Interaction Specialization and Pollinator Genetic Diversity
How does a pollinator's generalist/specialist foraging preferences influence its genetic diversity? Does the wide foraging breadth or migratory capability of generalist pollinators result in higher genetic diversity than is seen in interaction specialists? I am interested in exploring these questions by leveraging global datasets of plant-pollinator interaction and genetic sequence data.
More to come soon!
More to come soon!
Phylogeography of Specialist Pollinators
Using species-level phylogenetic, phylogeographic, and ecological niche modeling, I hope to explore how past environmental variation has contributed to the evolution of the rare pollen specialist bee, Andrena gardineri. This sparsely sampled bee has been relatively abundant in our Serpentine study areas and forages on dense patches of Ragwort (Packera) flowers. How does the genetic structure of this bee vary across it's range? Are the far West Colorado populations genetically distinct from those found in the Eastern states? How different is the genetic structure of the populations foraging in the once expansive Eastern Serpentine Grassland remnants? I am interested in exploring these questions using phylogenetic methods developed in the EspíndoLab, field-collected specimens from my own fieldwork, and museum specimens from across the species known range.
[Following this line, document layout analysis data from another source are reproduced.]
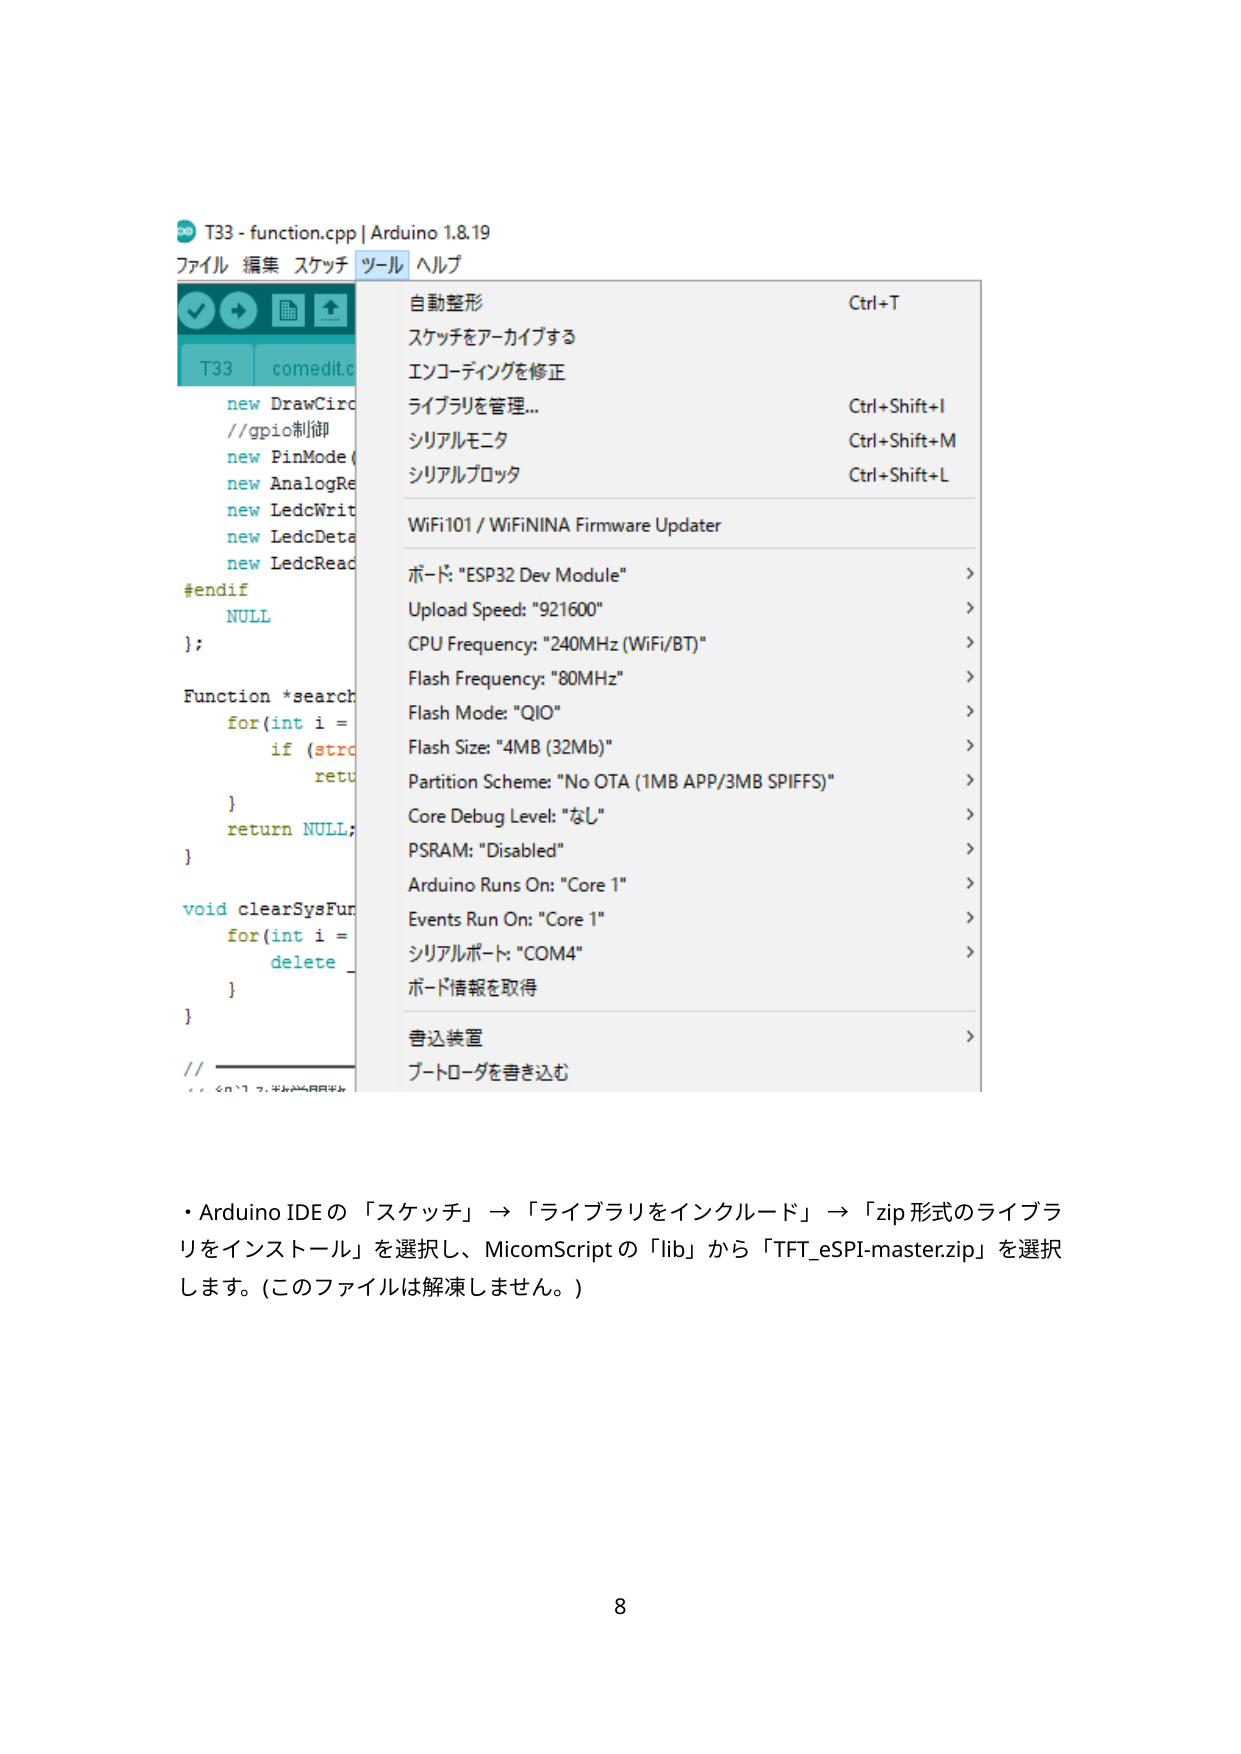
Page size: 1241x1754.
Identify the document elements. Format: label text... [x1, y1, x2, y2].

picture [177, 216, 982, 1092]
text ・Arduino IDEの 「スケッチ」 → 「ライブラリをインクルード」 → 「zip形式のライブラリをインストール」を選択し、MicomScriptの「lib」から「TFT_eSPI-master.zip」を選択します。(このファイルは解凍しません。) [177, 1192, 1063, 1304]
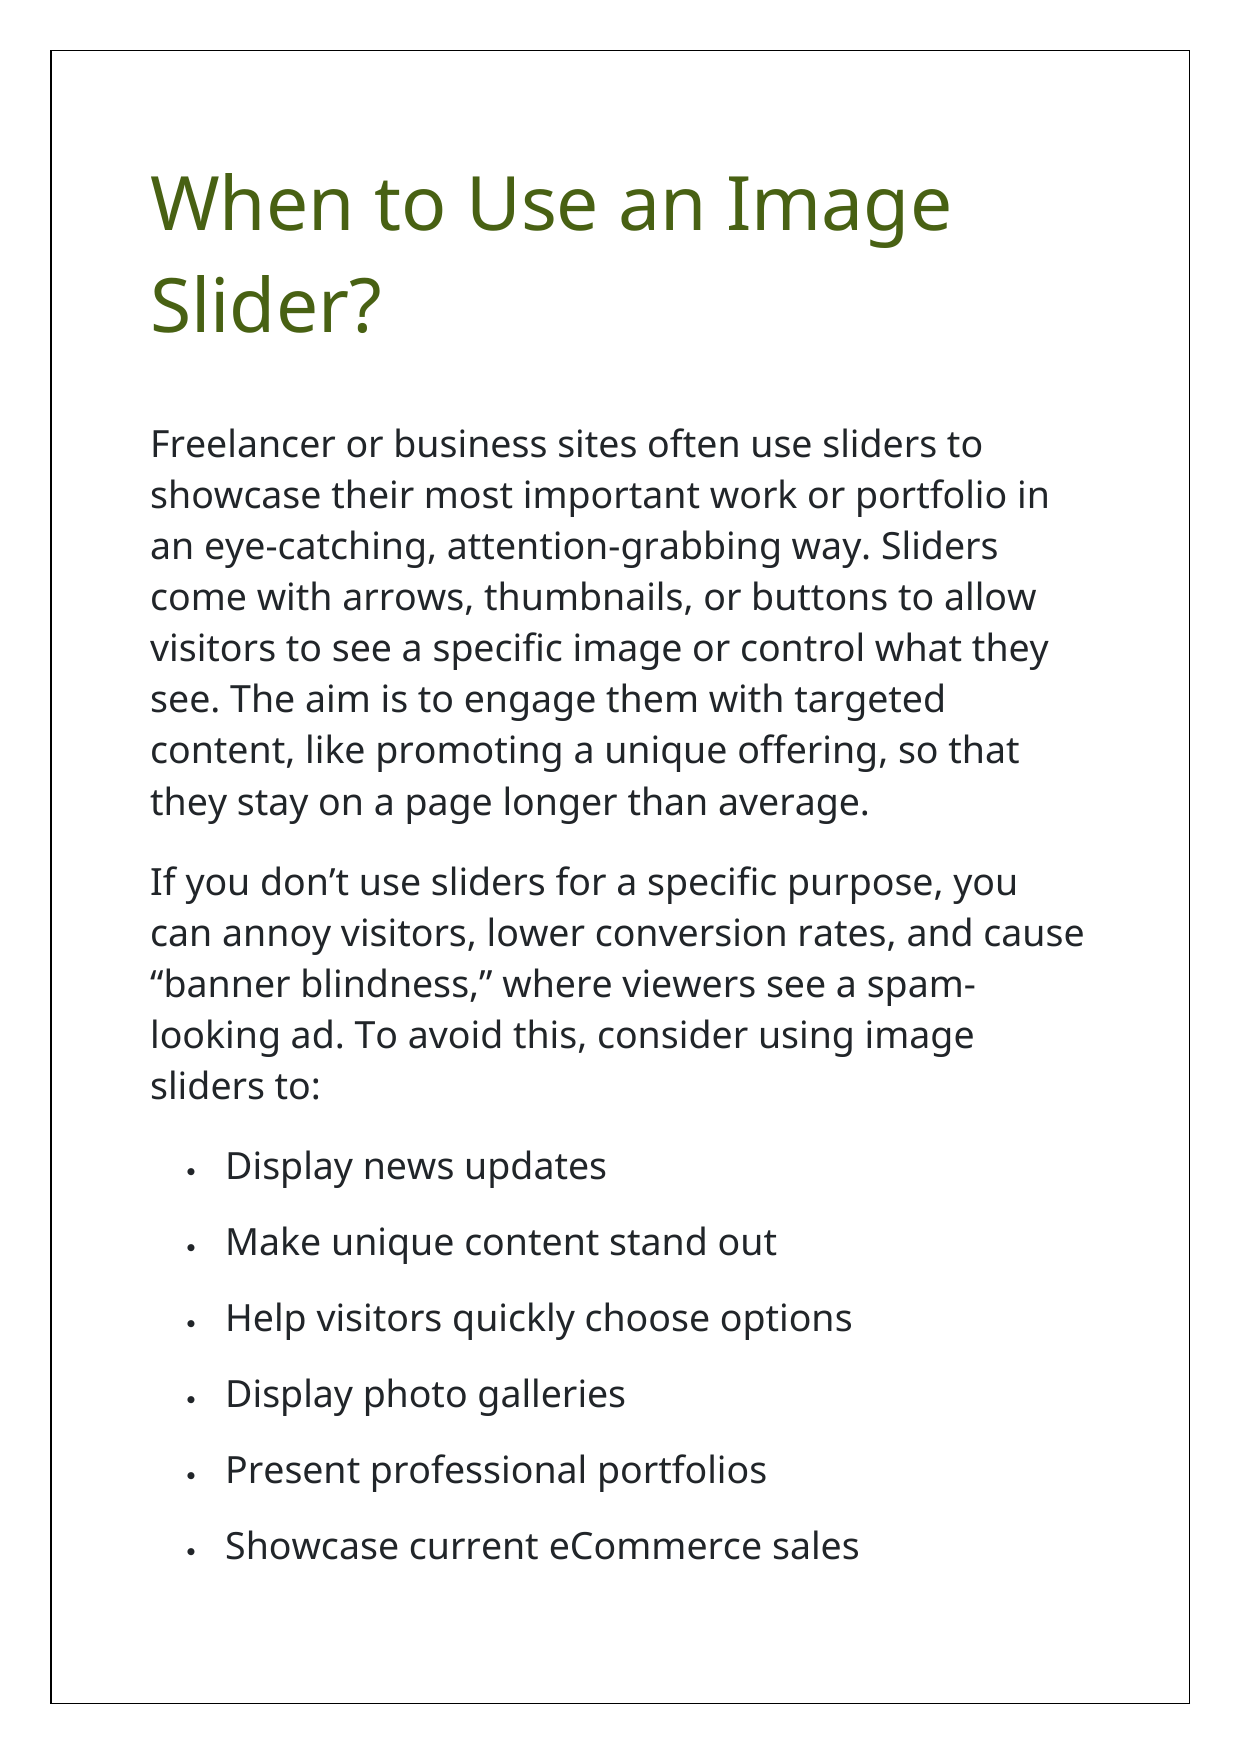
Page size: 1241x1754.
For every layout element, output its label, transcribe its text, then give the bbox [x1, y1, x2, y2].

subtitle When to Use an Image Slider? [150, 150, 1090, 354]
text If you don’t use sliders for a specific purpose, you can annoy visitors, lower conversion rates, and cause “banner blindness,” where viewers see a spam-looking ad. To avoid this, consider using image sliders to: [150, 855, 1090, 1110]
list Display news updates [187, 1139, 1090, 1191]
text Freelancer or business sites often use sliders to showcase their most important work or portfolio in an eye-catching, attention-grabbing way. Sliders come with arrows, thumbnails, or buttons to allow visitors to see a specific image or control what they see. The aim is to engage them with targeted content, like promoting a unique offering, so that they stay on a page longer than average. [150, 418, 1090, 826]
list Display photo galleries [187, 1368, 1090, 1419]
list Make unique content stand out [187, 1216, 1090, 1267]
list Help visitors quickly choose options [187, 1292, 1090, 1343]
list Present professional portfolios [187, 1444, 1090, 1495]
list Showcase current eCommerce sales [187, 1520, 1090, 1571]
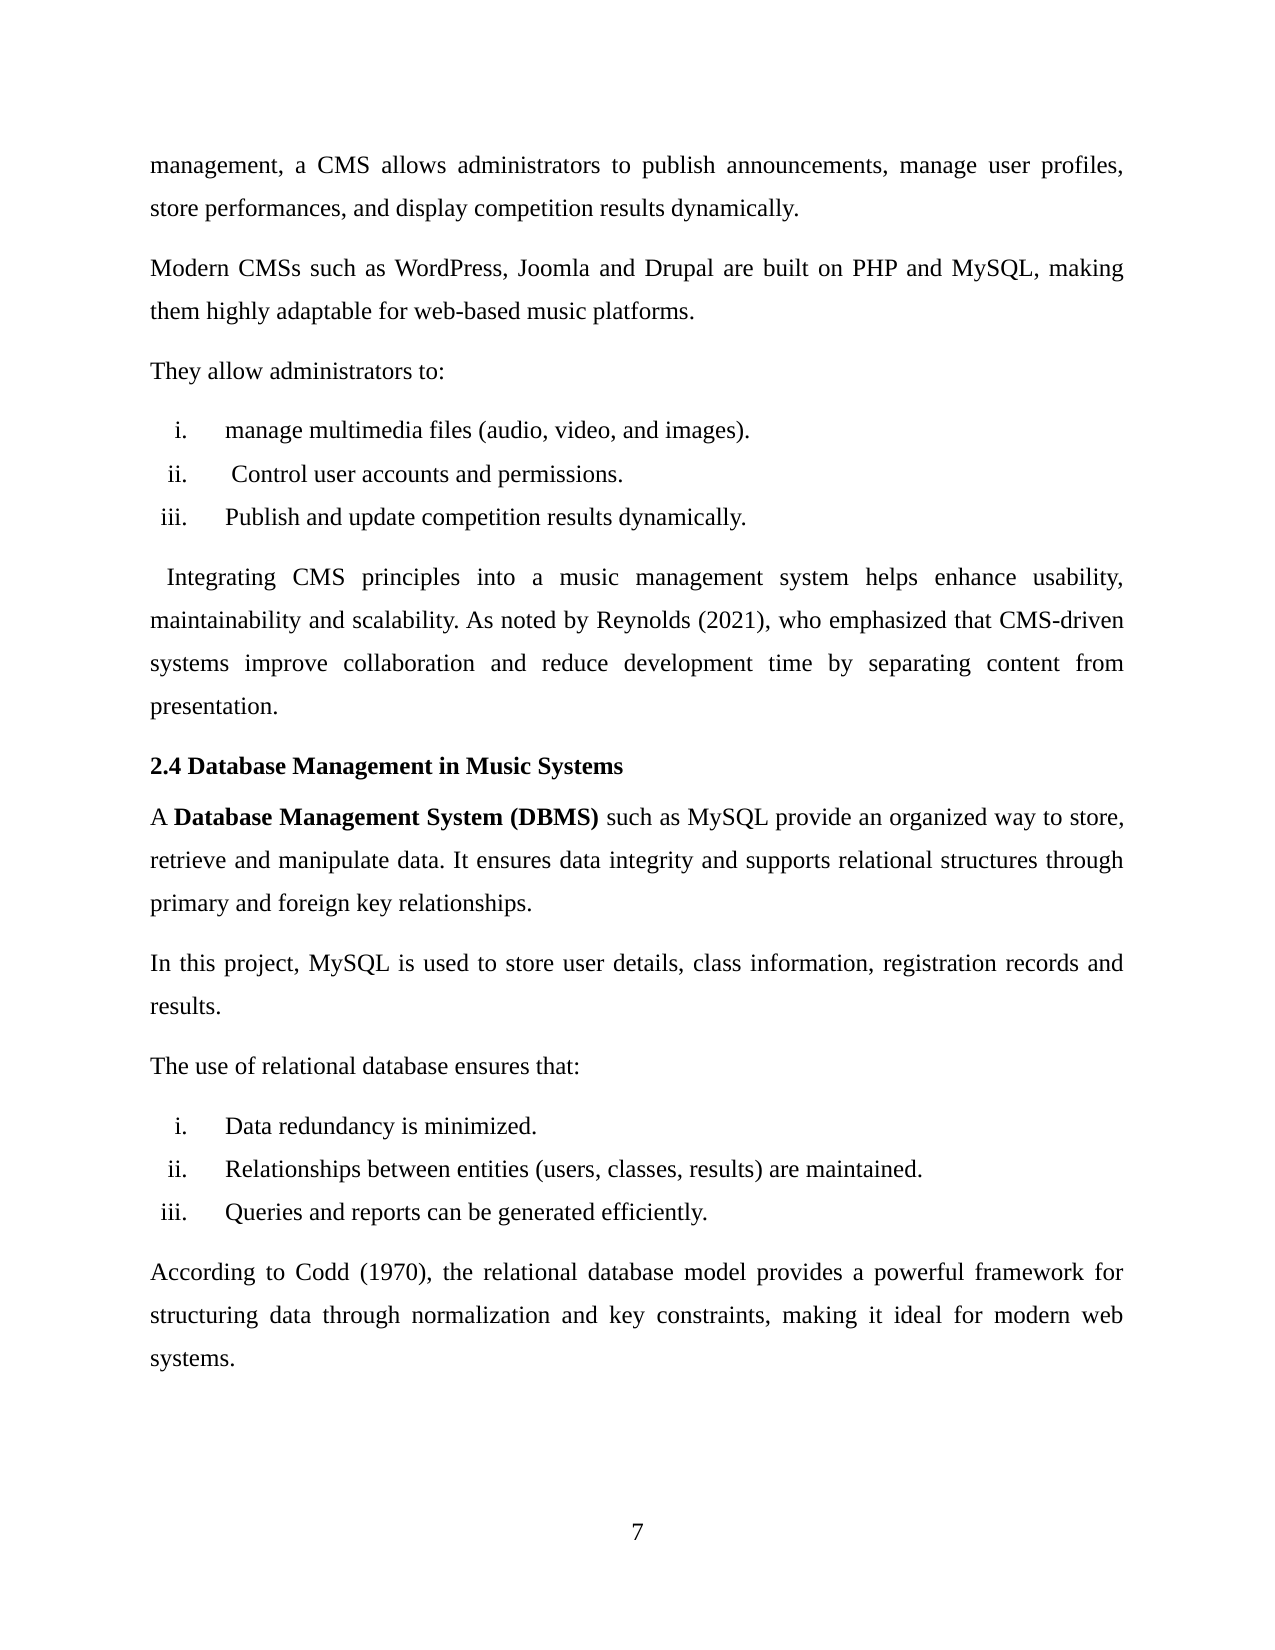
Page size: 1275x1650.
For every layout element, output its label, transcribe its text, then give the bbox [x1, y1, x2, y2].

Using this data we can home in on the species genetic diversity, population structure, effective populaton sizes, and signals of local adaptation to infer how a changing climate and landscape influenced this species evolutionary trajectory.
More to come soon! |
Future Directions
While learning about some of my current research endeavors, many avenues of potentially interesting questions have enticed me. Broadly, I would like my future work to integrate community and genetic data to inform conservation of beneficial insect communities. More specifically, I would like to understand how quantitative plant-pollinator networks can be better applied to habitat restoration and plant/pollinator conservation. I would also like to explore how specialist pollinators actually contribute to pollination services rendered to natural plant communities; generalized networks are thought to be robust to species loss but when specialists are lost and filled in by generalist redundancy, is there a loss of pollination quality or efficiency?